Длительное, ситуационно обусловленное пьянство после смерти жены лишнийраз подтверждает его психологическую слабость и инфантильность. Биографы отмечают один из симптомов алкоголизма — изменение психического состояния в опьянении («становился злым»).
ШМИДТ ПЁТР ПЕТРОВИЧ (1867–1906), русский революционер; руководил восстанием на крейсере «Очаков» (1905). Расстрелян.
«Петр Петрович Шмидт был человек “с большими странностями”. В день окончания морского училища только что произведенный мичман Шмидт женился на уличной проститутке, которую перед тем нанял. Он мечтал “развить ее личность”. После этой эскапады, более жалея его отца, героя обороны Севастополя и вице-адмирала в отставке, мичмана Шмидта потихоньку уводили в запас, и дальнейшая его карьера протекала в торговом флоте». (Ми-шецкий, 2003, с. 25.)
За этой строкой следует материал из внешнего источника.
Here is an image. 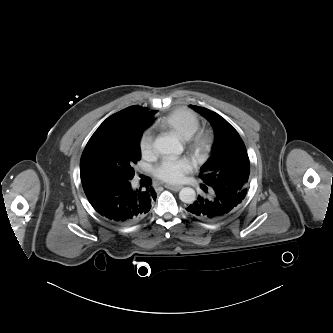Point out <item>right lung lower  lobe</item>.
<instances>
[{"label": "right lung lower lobe", "mask_w": 333, "mask_h": 333, "mask_svg": "<svg viewBox=\"0 0 333 333\" xmlns=\"http://www.w3.org/2000/svg\"><path fill=\"white\" fill-rule=\"evenodd\" d=\"M93 208L116 224H133L142 219L156 200L151 187L145 191L133 190L130 181L95 180L82 183Z\"/></svg>", "instance_id": "right-lung-lower-lobe-1"}]
</instances>
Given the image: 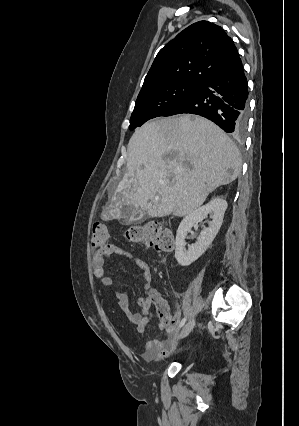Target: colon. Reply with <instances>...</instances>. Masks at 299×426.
Segmentation results:
<instances>
[{
    "label": "colon",
    "instance_id": "5ec220e1",
    "mask_svg": "<svg viewBox=\"0 0 299 426\" xmlns=\"http://www.w3.org/2000/svg\"><path fill=\"white\" fill-rule=\"evenodd\" d=\"M125 236L132 242L144 244L161 252L170 251L174 245L169 229L157 222L131 227L127 229ZM91 243L97 253L101 255L111 253L113 244L109 241V232L105 224L97 222L93 225Z\"/></svg>",
    "mask_w": 299,
    "mask_h": 426
}]
</instances>
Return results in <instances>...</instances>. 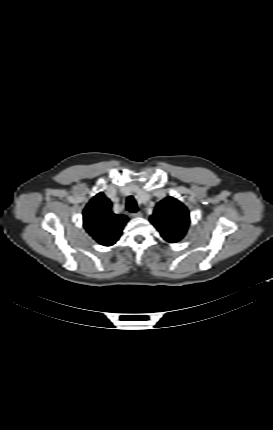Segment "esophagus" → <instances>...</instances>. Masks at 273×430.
Listing matches in <instances>:
<instances>
[{
	"label": "esophagus",
	"instance_id": "1",
	"mask_svg": "<svg viewBox=\"0 0 273 430\" xmlns=\"http://www.w3.org/2000/svg\"><path fill=\"white\" fill-rule=\"evenodd\" d=\"M131 217H133V218H140V217H142V213L140 211L136 212V213H131Z\"/></svg>",
	"mask_w": 273,
	"mask_h": 430
}]
</instances>
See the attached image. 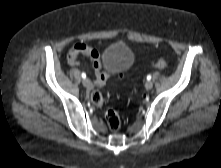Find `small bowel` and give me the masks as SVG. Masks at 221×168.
<instances>
[{
    "label": "small bowel",
    "instance_id": "obj_1",
    "mask_svg": "<svg viewBox=\"0 0 221 168\" xmlns=\"http://www.w3.org/2000/svg\"><path fill=\"white\" fill-rule=\"evenodd\" d=\"M79 55L87 56L92 62V66L94 68L93 84L98 87L105 86L109 77L111 76V72L101 71L102 61L98 51L83 43H78L70 49L67 56L68 63L72 66L79 65Z\"/></svg>",
    "mask_w": 221,
    "mask_h": 168
}]
</instances>
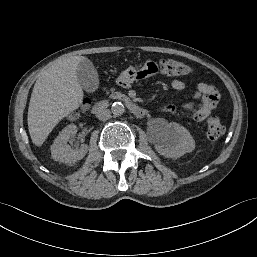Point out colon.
Here are the masks:
<instances>
[{
  "label": "colon",
  "instance_id": "1",
  "mask_svg": "<svg viewBox=\"0 0 257 257\" xmlns=\"http://www.w3.org/2000/svg\"><path fill=\"white\" fill-rule=\"evenodd\" d=\"M159 66V72L165 76L177 75L184 76L192 73V69L185 63L173 59H160L156 62ZM225 131L221 120L217 117H211L207 122V136L210 140L219 139Z\"/></svg>",
  "mask_w": 257,
  "mask_h": 257
}]
</instances>
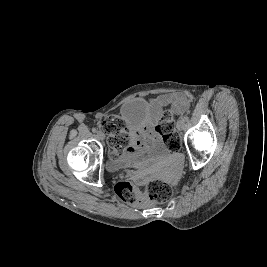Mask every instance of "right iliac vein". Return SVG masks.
Wrapping results in <instances>:
<instances>
[{"label": "right iliac vein", "mask_w": 267, "mask_h": 267, "mask_svg": "<svg viewBox=\"0 0 267 267\" xmlns=\"http://www.w3.org/2000/svg\"><path fill=\"white\" fill-rule=\"evenodd\" d=\"M97 137H98L100 140H104V139H105V134H104L103 132L99 131V132L97 133Z\"/></svg>", "instance_id": "63e3f726"}]
</instances>
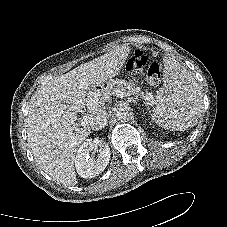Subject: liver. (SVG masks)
Instances as JSON below:
<instances>
[{
	"label": "liver",
	"instance_id": "liver-1",
	"mask_svg": "<svg viewBox=\"0 0 227 227\" xmlns=\"http://www.w3.org/2000/svg\"><path fill=\"white\" fill-rule=\"evenodd\" d=\"M129 51L126 45L117 47L52 79L31 97L26 120L29 146L39 167L58 183H78L75 155L91 127H78L77 114L86 107L94 116L100 111L88 92L118 75Z\"/></svg>",
	"mask_w": 227,
	"mask_h": 227
}]
</instances>
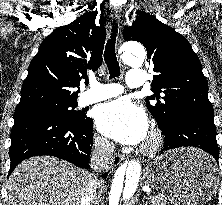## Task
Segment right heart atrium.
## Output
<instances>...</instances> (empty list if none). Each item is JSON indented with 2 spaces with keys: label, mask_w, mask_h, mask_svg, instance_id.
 Listing matches in <instances>:
<instances>
[{
  "label": "right heart atrium",
  "mask_w": 222,
  "mask_h": 205,
  "mask_svg": "<svg viewBox=\"0 0 222 205\" xmlns=\"http://www.w3.org/2000/svg\"><path fill=\"white\" fill-rule=\"evenodd\" d=\"M95 143L98 149L101 150L102 152L108 153L110 151V143L103 136H97L95 139Z\"/></svg>",
  "instance_id": "1"
}]
</instances>
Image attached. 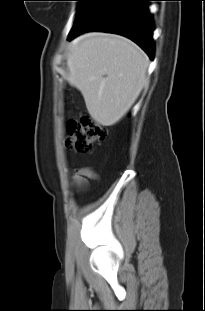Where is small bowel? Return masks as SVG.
<instances>
[{"label":"small bowel","mask_w":205,"mask_h":311,"mask_svg":"<svg viewBox=\"0 0 205 311\" xmlns=\"http://www.w3.org/2000/svg\"><path fill=\"white\" fill-rule=\"evenodd\" d=\"M97 172L90 167H79L75 169L71 176L72 187L76 190L84 189L90 180H98Z\"/></svg>","instance_id":"1"}]
</instances>
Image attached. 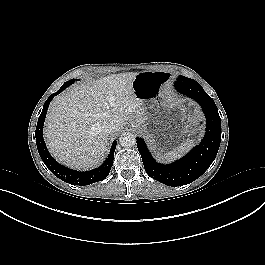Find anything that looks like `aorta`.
Wrapping results in <instances>:
<instances>
[{
    "mask_svg": "<svg viewBox=\"0 0 265 265\" xmlns=\"http://www.w3.org/2000/svg\"><path fill=\"white\" fill-rule=\"evenodd\" d=\"M119 142L121 146L129 148L135 145L136 138L132 133L125 132L121 134Z\"/></svg>",
    "mask_w": 265,
    "mask_h": 265,
    "instance_id": "762f6f07",
    "label": "aorta"
}]
</instances>
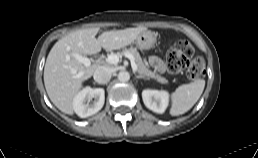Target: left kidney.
Masks as SVG:
<instances>
[{
	"mask_svg": "<svg viewBox=\"0 0 258 158\" xmlns=\"http://www.w3.org/2000/svg\"><path fill=\"white\" fill-rule=\"evenodd\" d=\"M142 99L148 109L159 114L164 113L169 104V94L164 90H143Z\"/></svg>",
	"mask_w": 258,
	"mask_h": 158,
	"instance_id": "left-kidney-1",
	"label": "left kidney"
}]
</instances>
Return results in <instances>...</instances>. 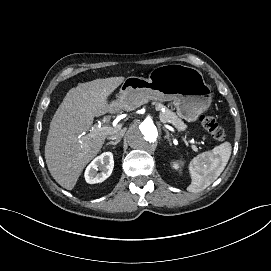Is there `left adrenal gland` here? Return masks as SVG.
Instances as JSON below:
<instances>
[{
    "mask_svg": "<svg viewBox=\"0 0 271 271\" xmlns=\"http://www.w3.org/2000/svg\"><path fill=\"white\" fill-rule=\"evenodd\" d=\"M163 130L167 133V136L165 137V140L168 142V145L171 146L172 144L170 142V134H169L167 129L164 128Z\"/></svg>",
    "mask_w": 271,
    "mask_h": 271,
    "instance_id": "1",
    "label": "left adrenal gland"
}]
</instances>
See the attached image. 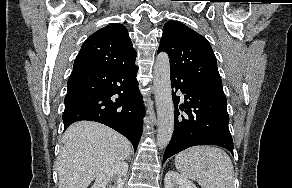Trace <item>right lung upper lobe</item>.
Returning a JSON list of instances; mask_svg holds the SVG:
<instances>
[{
    "label": "right lung upper lobe",
    "instance_id": "right-lung-upper-lobe-1",
    "mask_svg": "<svg viewBox=\"0 0 292 188\" xmlns=\"http://www.w3.org/2000/svg\"><path fill=\"white\" fill-rule=\"evenodd\" d=\"M136 51L124 25L112 23L93 33L82 45L74 68H125L135 64Z\"/></svg>",
    "mask_w": 292,
    "mask_h": 188
}]
</instances>
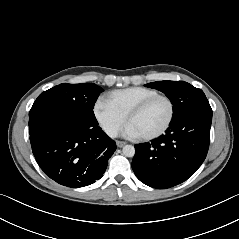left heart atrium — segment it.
Instances as JSON below:
<instances>
[{
  "label": "left heart atrium",
  "mask_w": 239,
  "mask_h": 239,
  "mask_svg": "<svg viewBox=\"0 0 239 239\" xmlns=\"http://www.w3.org/2000/svg\"><path fill=\"white\" fill-rule=\"evenodd\" d=\"M123 134H124V136L129 137V138H138V137H140V135L137 132V130L130 123H128L126 125V127L124 128Z\"/></svg>",
  "instance_id": "obj_1"
}]
</instances>
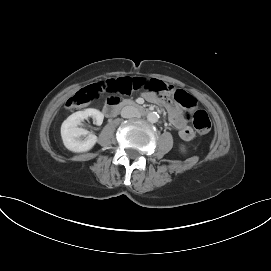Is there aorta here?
I'll return each mask as SVG.
<instances>
[{
    "instance_id": "762f6f07",
    "label": "aorta",
    "mask_w": 271,
    "mask_h": 271,
    "mask_svg": "<svg viewBox=\"0 0 271 271\" xmlns=\"http://www.w3.org/2000/svg\"><path fill=\"white\" fill-rule=\"evenodd\" d=\"M147 120L151 123H156L159 120L157 112H150L147 114Z\"/></svg>"
}]
</instances>
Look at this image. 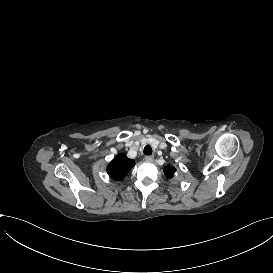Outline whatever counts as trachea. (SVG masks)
I'll return each instance as SVG.
<instances>
[{"mask_svg":"<svg viewBox=\"0 0 273 273\" xmlns=\"http://www.w3.org/2000/svg\"><path fill=\"white\" fill-rule=\"evenodd\" d=\"M143 152L145 155H151L152 154V147L150 145H146Z\"/></svg>","mask_w":273,"mask_h":273,"instance_id":"3493384b","label":"trachea"}]
</instances>
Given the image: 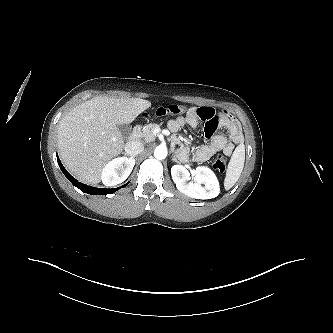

«Шмидт не был организатором восстания, он не был даже его сторонником. Он поехал на “Очаков” только по настоятельной просьбе матросов. Экзальтированный, пораженный величием открывающихся перед ним целей, Шмидт не столько руководил событиями, сколько вдохновлялся ими. И вот уже отправлена в Петербург телеграмма царю, подписанная “Командующий Черноморским флотом гражданин Шмидт”. И на стеньге “Очакова” поднят сигнал: “Командую флотом, Шмидт”. И он ждет, что вся эскадра немедленно выбросит красные флаги, арестует офицеров во главе с ненавистным адмиралом Чухниным и присоединится к “Очакову”. А эскадра зловеще молчала…» (Зинъко, 1971, с. 339.)